Il presidente di Ntv ha ceduto la società dei treni veloci a un fondo Usa per 2 miliardi di euro. Tutti gli azionisti ci hanno guadagnato. Ma il rilancio della società è arrivato grazie alle nuove tariffe decise dall'Authority. Intanto sui treni di Stato, quelli dei pendolari, continuano i disagi.
L'Espresso Gloria Riva
Stavolta l'Italia è arrivata prima degli altri paesi europei, privatizzando e incentivando la concorrenza nel settore dell'Alta Velocità. Un successo, che si chiama Italo Ntv, cioè i treni che sfrecciano a più di trecento all'ora sui binari italiani, comprati poche settimane fa, per due miliardi di euro, dal fondo statunitense Global Infrastructure Partners, Gip, che ora vuole portare l'italico treno nel resto d'Europa, esportando la concorrenza su rotaie, per ora sperimentata solo in Italia.L'affare è andato alla grande per il presidente Luca Cordero di Montezemolo e i suoi due soci fondatori, Diego Della Valle e Gianni Punzo, oltre che per gli altri azionisti di maggioranza: Flavio Cattaneo , Isabella Seragnoli, Alberto Bombassei, Generali, Intesa SanPaolo e Peninsula Capital.
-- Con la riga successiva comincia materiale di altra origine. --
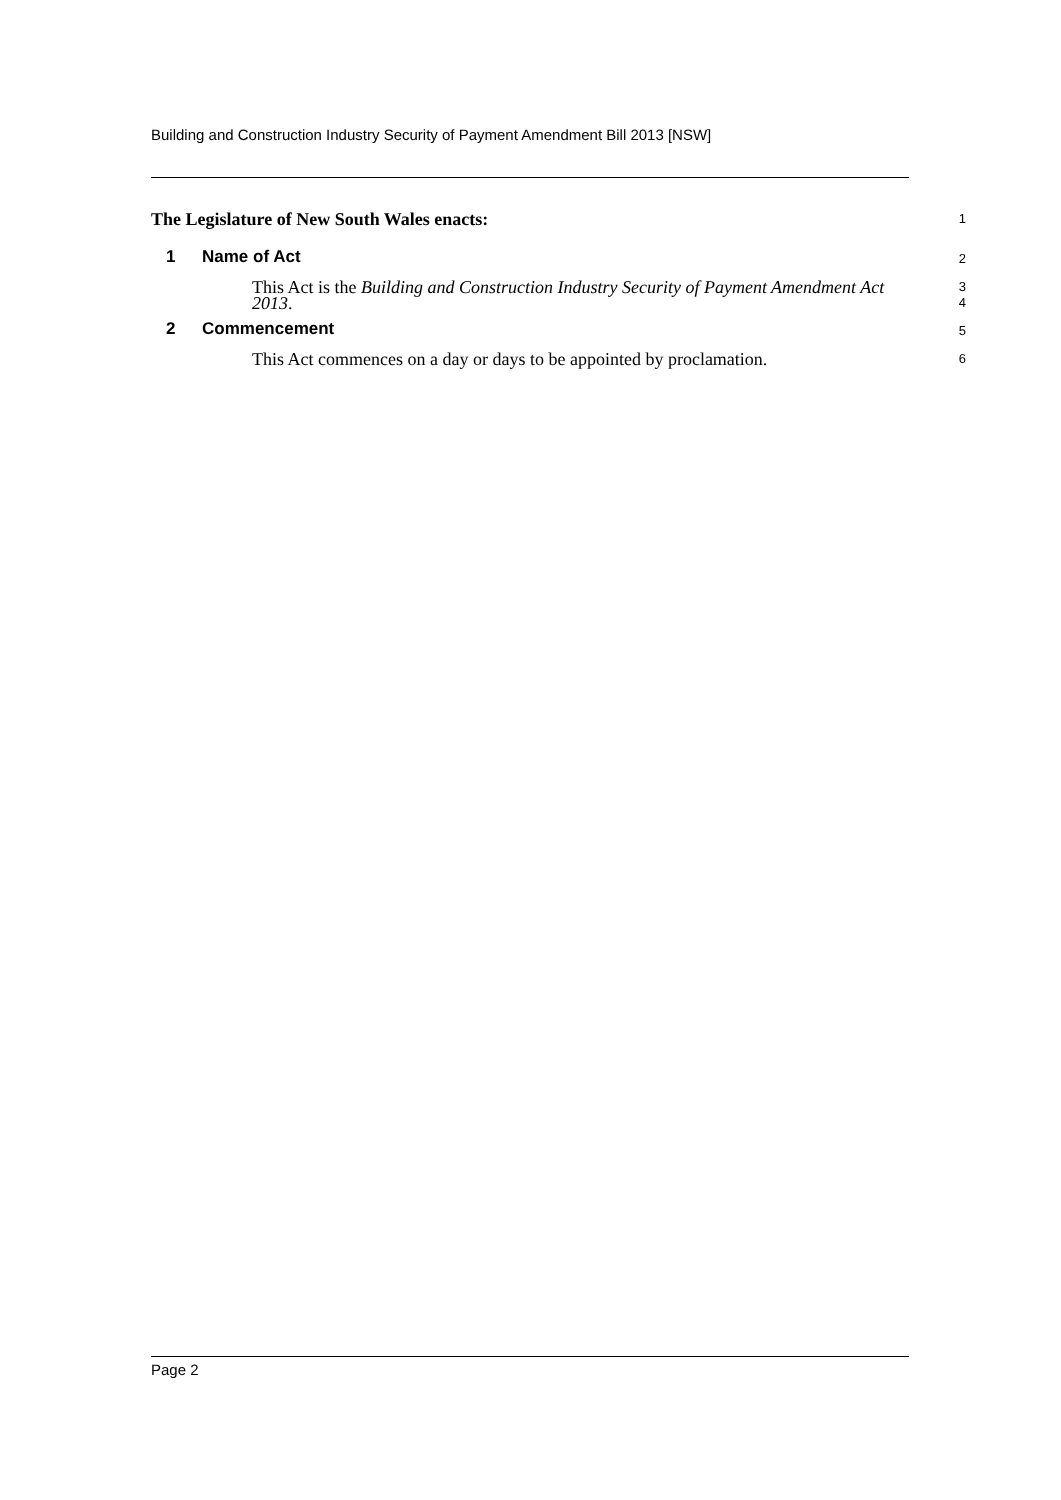Building and Construction Industry Security of Payment Amendment Bill 2013 [NSW]
The Legislature of New South Wales enacts:
1
1 Name of Act
2
This Act is the Building and Construction Industry Security of Payment Amendment Act 2013.
3
4
2 Commencement
5
This Act commences on a day or days to be appointed by proclamation.
6
Page 2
I tre fondatori, anche tenendo conto dell'investimento iniziale e della successiva ricapitalizzazione, hanno guadagnato rispettivamente 240 milioni di euro per Montezemolo, 320 per Della Valle e 140 per Punzo.
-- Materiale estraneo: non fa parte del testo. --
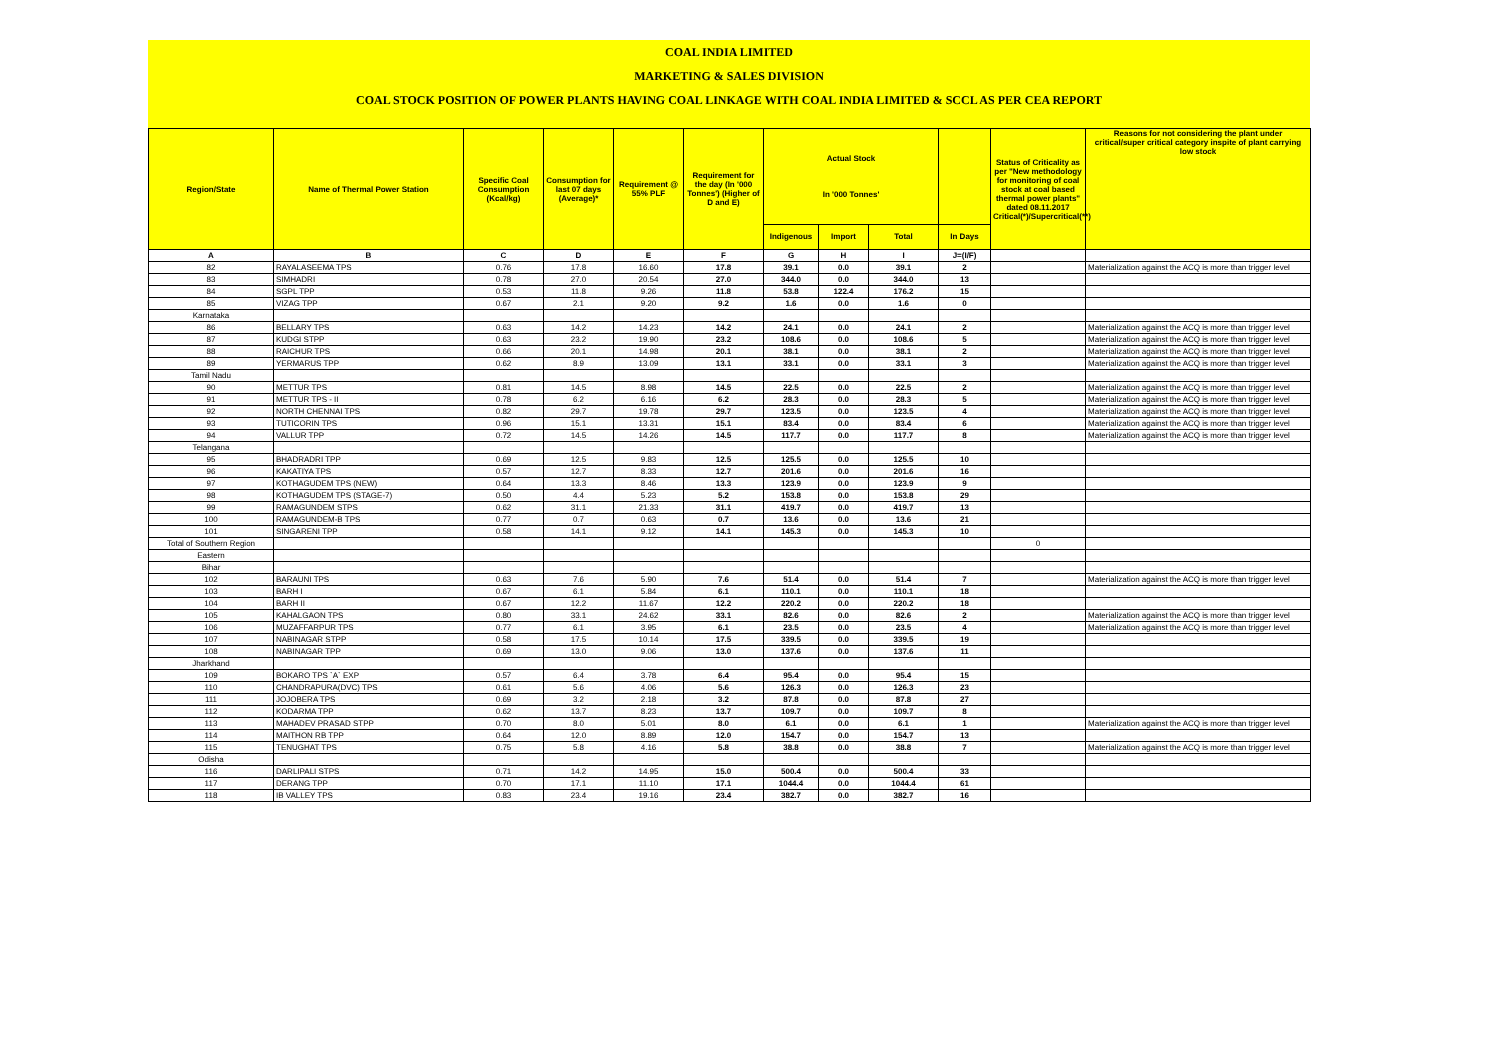COAL INDIA LIMITED
MARKETING & SALES DIVISION
COAL STOCK POSITION OF POWER PLANTS HAVING COAL LINKAGE WITH COAL INDIA LIMITED & SCCL AS PER CEA REPORT
| Region/State | Name of Thermal Power Station | Specific Coal Consumption (Kcal/kg) | Consumption for last 07 days (Average)* | Requirement @ 55% PLF | Requirement for the day (In '000 Tonnes') (Higher of D and E) | Actual Stock In '000 Tonnes' | | | | Status of Criticality as per "New methodology for monitoring of coal stock at coal based thermal power plants" dated 08.11.2017 Critical(*)/Supercritical(**) | Reasons for not considering the plant under critical/super critical category inspite of plant carrying low stock |
| --- | --- | --- | --- | --- | --- | --- | --- | --- | --- | --- | --- |
| | | | | | | Indigenous | Import | Total | In Days | | |
| A | B | C | D | E | F | G | H | I | J=(I/F) | | |
| 82 | RAYALASEEMA TPS | 0.76 | 17.8 | 16.60 | 17.8 | 39.1 | 0.0 | 39.1 | 2 | | Materialization against the ACQ is more than trigger level |
| 83 | SIMHADRI | 0.78 | 27.0 | 20.54 | 27.0 | 344.0 | 0.0 | 344.0 | 13 | | |
| 84 | SGPL TPP | 0.53 | 11.8 | 9.26 | 11.8 | 53.8 | 122.4 | 176.2 | 15 | | |
| 85 | VIZAG TPP | 0.67 | 2.1 | 9.20 | 9.2 | 1.6 | 0.0 | 1.6 | 0 | | |
| Karnataka | | | | | | | | | | | |
| 86 | BELLARY TPS | 0.63 | 14.2 | 14.23 | 14.2 | 24.1 | 0.0 | 24.1 | 2 | | Materialization against the ACQ is more than trigger level |
| 87 | KUDGI STPP | 0.63 | 23.2 | 19.90 | 23.2 | 108.6 | 0.0 | 108.6 | 5 | | Materialization against the ACQ is more than trigger level |
| 88 | RAICHUR TPS | 0.66 | 20.1 | 14.98 | 20.1 | 38.1 | 0.0 | 38.1 | 2 | | Materialization against the ACQ is more than trigger level |
| 89 | YERMARUS TPP | 0.62 | 8.9 | 13.09 | 13.1 | 33.1 | 0.0 | 33.1 | 3 | | Materialization against the ACQ is more than trigger level |
| Tamil Nadu | | | | | | | | | | | |
| 90 | METTUR TPS | 0.81 | 14.5 | 8.98 | 14.5 | 22.5 | 0.0 | 22.5 | 2 | | Materialization against the ACQ is more than trigger level |
| 91 | METTUR TPS - II | 0.78 | 6.2 | 6.16 | 6.2 | 28.3 | 0.0 | 28.3 | 5 | | Materialization against the ACQ is more than trigger level |
| 92 | NORTH CHENNAI TPS | 0.82 | 29.7 | 19.78 | 29.7 | 123.5 | 0.0 | 123.5 | 4 | | Materialization against the ACQ is more than trigger level |
| 93 | TUTICORIN TPS | 0.96 | 15.1 | 13.31 | 15.1 | 83.4 | 0.0 | 83.4 | 6 | | Materialization against the ACQ is more than trigger level |
| 94 | VALLUR TPP | 0.72 | 14.5 | 14.26 | 14.5 | 117.7 | 0.0 | 117.7 | 8 | | Materialization against the ACQ is more than trigger level |
| Telangana | | | | | | | | | | | |
| 95 | BHADRADRI TPP | 0.69 | 12.5 | 9.83 | 12.5 | 125.5 | 0.0 | 125.5 | 10 | | |
| 96 | KAKATIYA TPS | 0.57 | 12.7 | 8.33 | 12.7 | 201.6 | 0.0 | 201.6 | 16 | | |
| 97 | KOTHAGUDEM TPS (NEW) | 0.64 | 13.3 | 8.46 | 13.3 | 123.9 | 0.0 | 123.9 | 9 | | |
| 98 | KOTHAGUDEM TPS (STAGE-7) | 0.50 | 4.4 | 5.23 | 5.2 | 153.8 | 0.0 | 153.8 | 29 | | |
| 99 | RAMAGUNDEM STPS | 0.62 | 31.1 | 21.33 | 31.1 | 419.7 | 0.0 | 419.7 | 13 | | |
| 100 | RAMAGUNDEM-B TPS | 0.77 | 0.7 | 0.63 | 0.7 | 13.6 | 0.0 | 13.6 | 21 | | |
| 101 | SINGARENI TPP | 0.58 | 14.1 | 9.12 | 14.1 | 145.3 | 0.0 | 145.3 | 10 | | |
| Total of Southern Region | | | | | | | | | | 0 | |
| Eastern | | | | | | | | | | | |
| Bihar | | | | | | | | | | | |
| 102 | BARAUNI TPS | 0.63 | 7.6 | 5.90 | 7.6 | 51.4 | 0.0 | 51.4 | 7 | | Materialization against the ACQ is more than trigger level |
| 103 | BARH I | 0.67 | 6.1 | 5.84 | 6.1 | 110.1 | 0.0 | 110.1 | 18 | | |
| 104 | BARH II | 0.67 | 12.2 | 11.67 | 12.2 | 220.2 | 0.0 | 220.2 | 18 | | |
| 105 | KAHALGAON TPS | 0.80 | 33.1 | 24.62 | 33.1 | 82.6 | 0.0 | 82.6 | 2 | | Materialization against the ACQ is more than trigger level |
| 106 | MUZAFFARPUR TPS | 0.77 | 6.1 | 3.95 | 6.1 | 23.5 | 0.0 | 23.5 | 4 | | Materialization against the ACQ is more than trigger level |
| 107 | NABINAGAR STPP | 0.58 | 17.5 | 10.14 | 17.5 | 339.5 | 0.0 | 339.5 | 19 | | |
| 108 | NABINAGAR TPP | 0.69 | 13.0 | 9.06 | 13.0 | 137.6 | 0.0 | 137.6 | 11 | | |
| Jharkhand | | | | | | | | | | | |
| 109 | BOKARO TPS `A` EXP | 0.57 | 6.4 | 3.78 | 6.4 | 95.4 | 0.0 | 95.4 | 15 | | |
| 110 | CHANDRAPURA(DVC) TPS | 0.61 | 5.6 | 4.06 | 5.6 | 126.3 | 0.0 | 126.3 | 23 | | |
| 111 | JOJOBERA TPS | 0.69 | 3.2 | 2.18 | 3.2 | 87.8 | 0.0 | 87.8 | 27 | | |
| 112 | KODARMA TPP | 0.62 | 13.7 | 8.23 | 13.7 | 109.7 | 0.0 | 109.7 | 8 | | |
| 113 | MAHADEV PRASAD STPP | 0.70 | 8.0 | 5.01 | 8.0 | 6.1 | 0.0 | 6.1 | 1 | | Materialization against the ACQ is more than trigger level |
| 114 | MAITHON RB TPP | 0.64 | 12.0 | 8.89 | 12.0 | 154.7 | 0.0 | 154.7 | 13 | | |
| 115 | TENUGHAT TPS | 0.75 | 5.8 | 4.16 | 5.8 | 38.8 | 0.0 | 38.8 | 7 | | Materialization against the ACQ is more than trigger level |
| Odisha | | | | | | | | | | | |
| 116 | DARLIPALI STPS | 0.71 | 14.2 | 14.95 | 15.0 | 500.4 | 0.0 | 500.4 | 33 | | |
| 117 | DERANG TPP | 0.70 | 17.1 | 11.10 | 17.1 | 1044.4 | 0.0 | 1044.4 | 61 | | |
| 118 | IB VALLEY TPS | 0.83 | 23.4 | 19.16 | 23.4 | 382.7 | 0.0 | 382.7 | 16 | | |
Insomma, cifre a otto zeri che fanno rosicare i francesi di Sncf, la società pubblica di trasporti d'oltralpe che fino al 2015 aveva una partecipazione del 20 per cento in Italo Ntv. I francesi si sono defilati - perdendo una marea di quattrini - nel momento più buio di Ntv, quando i conti erano in rosso e la cassa integrazione veniva usata a piene mani. Insomma, Sncf aveva già suonato il de profundis per l'italica Ntv. È andata diversamente e adesso, quegli stessi francesi, potrebbero ritrovarsi in casa il super concorrente Ntv gestito dagli americani che, in base alle regole europee sulla concorrenza, deve lasciar passare sui binari francesi. Sncf, infatti, non aveva considerato la genialità italiana nel risolvere certi problemi.
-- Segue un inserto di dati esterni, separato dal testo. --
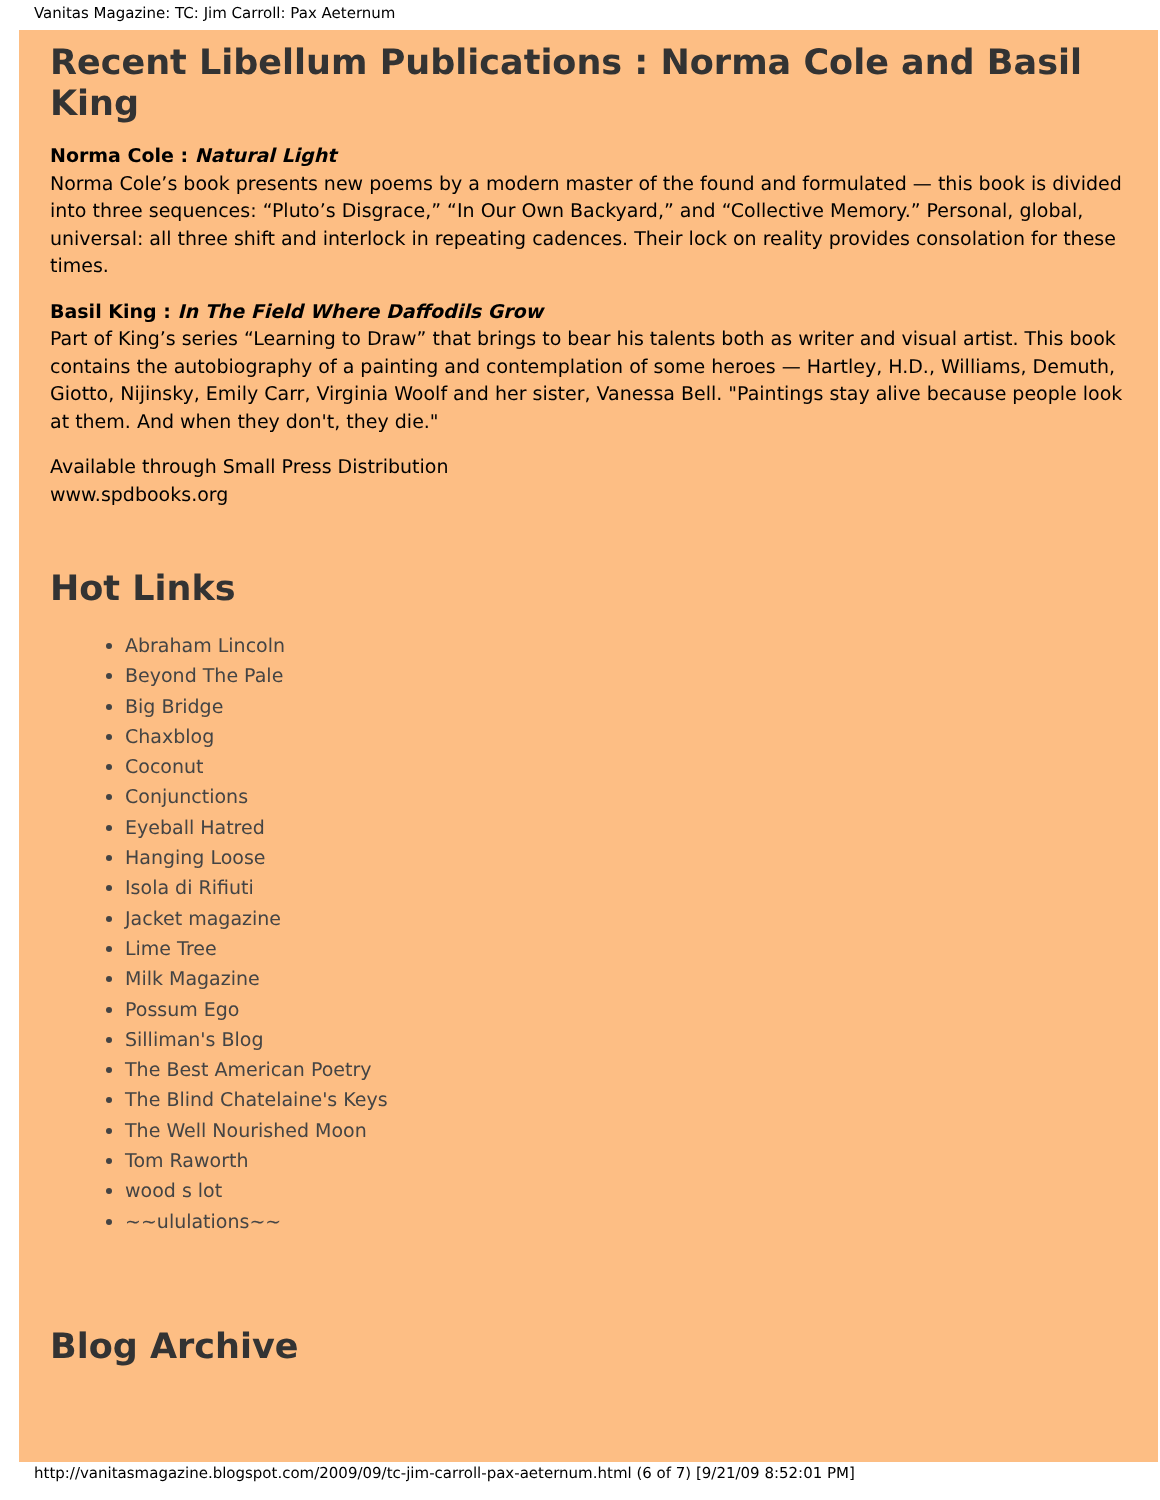Vanitas Magazine: TC: Jim Carroll: Pax Aeternum
Recent Libellum Publications : Norma Cole and Basil King
Norma Cole : Natural Light
Norma Cole’s book presents new poems by a modern master of the found and formulated — this book is divided into three sequences: “Pluto’s Disgrace,” “In Our Own Backyard,” and “Collective Memory.” Personal, global, universal: all three shift and interlock in repeating cadences. Their lock on reality provides consolation for these times.
Basil King : In The Field Where Daffodils Grow
Part of King’s series “Learning to Draw” that brings to bear his talents both as writer and visual artist. This book contains the autobiography of a painting and contemplation of some heroes — Hartley, H.D., Williams, Demuth, Giotto, Nijinsky, Emily Carr, Virginia Woolf and her sister, Vanessa Bell. "Paintings stay alive because people look at them. And when they don't, they die."
Available through Small Press Distribution
www.spdbooks.org
Hot Links
Abraham Lincoln
Beyond The Pale
Big Bridge
Chaxblog
Coconut
Conjunctions
Eyeball Hatred
Hanging Loose
Isola di Rifiuti
Jacket magazine
Lime Tree
Milk Magazine
Possum Ego
Silliman's Blog
The Best American Poetry
The Blind Chatelaine's Keys
The Well Nourished Moon
Tom Raworth
wood s lot
~~ululations~~
Blog Archive
http://vanitasmagazine.blogspot.com/2009/09/tc-jim-carroll-pax-aeternum.html (6 of 7) [9/21/09 8:52:01 PM]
Infatti, quando nel 2015 Ntv è entrata in sofferenza, è stata aiutata da un alleggerimento del pedaggio che quotidianamente si paga a Ferrovie dello Stato per viaggiare sui binari dell'alta velocità. Un alleggerimento deciso dall'Authority per i trasporti così come prevede la legge. Prima della crisi il costo era di 12 euro al chilometro per ciascun treno, dopo è stato di sette euro. Dunque, il pedaggio è stato quasi dimezzato, alleggerendo i conti di Italo.
La differenza, ovviamente, è stata pagata dai pendolari che viaggiano sulle sgangherate ferrovie locali, per circa 600 milioni, e dalle Regioni che, solo nel 2016 hanno versato nelle casse di Trenitalia 1,92 miliardi, con una maggiore spesa del 4,3 per cento.
Insomma, Montezemolo&co incassano, e il pendolare paga per tutti.
Per capirci, nel 2017 l'azienda ha previsto di percorrere 15 milioni di chilometri, vale a dire una spesa di 105 milioni di euro per correre sui binari ferroviari dell'alta velocità, risparmiandone 75.
«Benissimo il primato della liberalizzazione, spiace però dover far notare che allo Stato e al servizio pubblico locale spettano solo gli elevati costi di questa cessione», spiega Dario Balotta, presidente dell'Osservatorio Nazionale sulle Liberalizzazioni e sui Trasporti, che continua: «Il passaggio di Italo al fondo Global Infrastructure Partners può rappresentare un impulso al processo di liberalizzazione regolata, a differenza di quella aerea, del settore ferroviario europeo».
Ed effettivamente il mercato italiano rappresenta «una testa di ponte per quello europeo, che fa ben sperare sull'approccio della nuova proprietà per lo sviluppo di Ntv, per nuovi investimenti, per i consumatori ed una maggiore occupazione di ferrovieri specializzati».
Balotta, da un lato spera che il fondo possa assicurare un maggiore e più efficiente utilizzo delle tratte Alta Velocità, dall'altro fa notare che «l'abbassamento del costo dei pedaggi è finito tutto nelle tasche della compagine privata che ha venduto. L'ammortamento degli alti costi di costruzione dell'Alta velocità, tripli di quelli europei, e la copertura dei costi di gestione e di manutenzione resta quasi interamente in capo a Rete Ferroviaria Italiana del gruppo Fs, cioè ai contribuenti», di cui il 90 per cento non usa mai un treno, né locale, né ad alta velocità.